#### Years ago, Rebonato was discussing the 2007 Quant Apocalypse (I think), and he paraphrased the infamous “the wrong type of snow” from a British Rail interview to say that what happened was “the wrong kind of volatility”. All the time we hear that proprietary trading firms make money with volatility, and that periods with low volatility are bad for them. So, Marcos Costa Santos Carreira, PhD Candidate, École Polytechnique, investigates: is there a right kind of volatility for market makers? And how do market makers make money?

For that we will have to look at how markets work and try to model some of these features, starting with a contract where prices trade at certain prices only; the difference between these values is known as the tick value (e.g. 0.01 for US equities); so prices are multiples of the tick value (represented in our papers as α). Those not familiar with this subject might have heard about the decimalisation in US equities at the end of the 90s, where 1/8s and 1/16s were dropped in favor of the 0.01 price increment.

This discretisation means that what we observe (repeated trades at the same price, discrete price changes and the times between these changes) is representing some kind of hidden process, where agents make decisions based on variables like the order book imbalance (i.e. whether the size of the order book on the first (top) level(s) is bigger on the bid (ask) side than on the ask (bid) side.

So let’s assume that there are three types of agents: (i) market makers, who try to post liquidity on the top of each queue to capture the spread as (ii) noise traders cross the spread without depleting the existing liquidity at the price level traded; the traders who deplete the existing liquidity on one side of the order book are informed traders.
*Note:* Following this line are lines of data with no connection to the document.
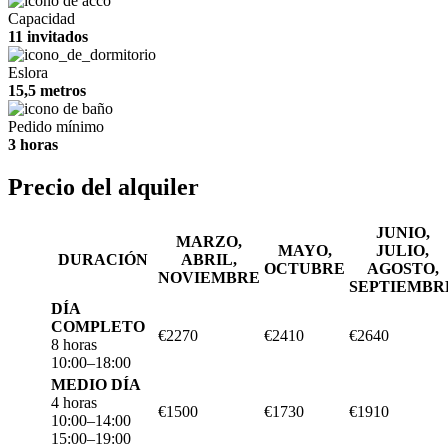
Capacidad
11 invitados
Eslora
15,5 metros
Pedido mínimo
3 horas
Precio del alquiler
JUNIO,
MARZO,
MAYO,
JULIO,
DURACIÓN
ABRIL,
OCTUBRE
AGOSTO,
NOVIEMBRE
SEPTIEMBR
DÍA
COMPLETO
€2270
€2410
€2640
8 horas
10:00–18:00
MEDIO DÍA
4 horas
€1500
€1730
€1910
10:00–14:00
15:00–19:00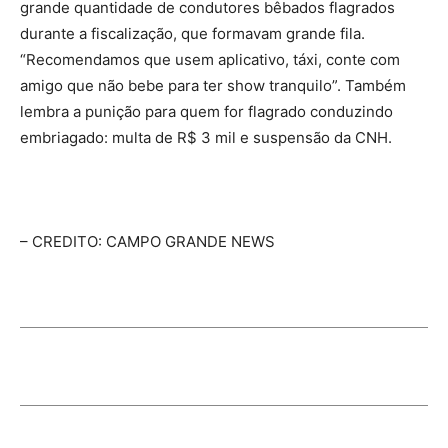
grande quantidade de condutores bêbados flagrados
durante a fiscalização, que formavam grande fila.
“Recomendamos que usem aplicativo, táxi, conte com
amigo que não bebe para ter show tranquilo”. Também
lembra a punição para quem for flagrado conduzindo
embriagado: multa de R$ 3 mil e suspensão da CNH.
– CREDITO: CAMPO GRANDE NEWS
We are adapting the definition from the paper From Glosten-Milgrom to the whole limit order book and applications to financial regulation.

As the tick value gets lower, more trades become informed; as the tick value gets higher, more trades become noise. But what else contributes to it?

Well, volatility should play a role; after all, the more volatile an asset is, the more the price will change, leading to faster price changes and a wider range of prices over a trading day.

We have already looked at the relationship between volatility and tick sizes in the paper A new approach for the dynamics of ultra high frequency data: the model with uncertainty zones and 3 years ago in the presentation Microstructure Of A Central Limit Order Book In FX Futures; we know that the number of price changes in a trading day is proportional to the square of the volatility and to the square of the inverse of the relative tick value (α divided by the asset price). We also know that the parameter η, defined as ½ multiplied by the ratio between the number of continuations and the number of alternations (where continuations refer to consecutive price changes with the same sign and alternations refer to consecutive price changes with opposite signs) plays a role in the number of trades.

We’ve been conducting further research with the help of the CME, and looking at the decreasing volatility of FX future contracts we started to notice that the number of trades and the trade durations (times between price changes) seemed different than expected; the answer is that, at the end of the day, prices will not be the same as of the opening; so a better way to model the evolution of the hidden price process is to look at the effect of both the volatility and the trend of the process; remember that usually in financial mathematics the time t multiplies the trend μ but also the square of the volatility σ; so a big reduction in σmakes the trend more important; so when counting the number of price changes one will find more continuations than expected.

Our new formulas can account for this difference, and more important we can now understand better the role that volatility and trend play. For a market maker, the volatility σ is good, as it leads to alternations and the opportunity to earn a fraction of the spread on average; but the trend μ is bad for the simple strategy of posting liquidity in the top of the book; so, following some of the ideas of From Glosten-Milgrom ..., we can think about the value of being on the top of the queue as something close to (1-2η)/(1+2η) on average; but because η can become quite large if the price moves relentlessly in one direction, we can see that there is no value in being a market maker in this situation, and market makers might become market takers. The parallels between the relative roles of the trend μ and the volatility σ and the ratio between informed trades and noise trades are stricking (in fact, we will argue that the ratio r on From Glosten-Milgrom ... should be equal to 2η), and that trying to infer the parameter η from the price changes and rice durations is equivalent to infer the recent values of μ and σ, which is equivalent to trying to infer the proportion of informed trading. More details will be discussed in the presentation at QuantMinds International.

We hope that this model will be of interest to regulators and exchanges. For regulators, using this approach might lead to a faster diagnostic that continuous trading might be failing to provide adequate liquidity and price discovery (as the trend itself becomes the information) and an auction might be reasonable when sudden moves happen; this would be better than to wait for a 5% or 10% price move. For exchanges, it would help them not only to better choose the appropriate tick values but to monitor which factors (volatile volatilities, relative presence of informed traders like institutional investors, etc.) are in play. And it helps one to understand that, because the price changes are a consequence of both μ and σ, that not every volatility is the right kind of volatility for market makers.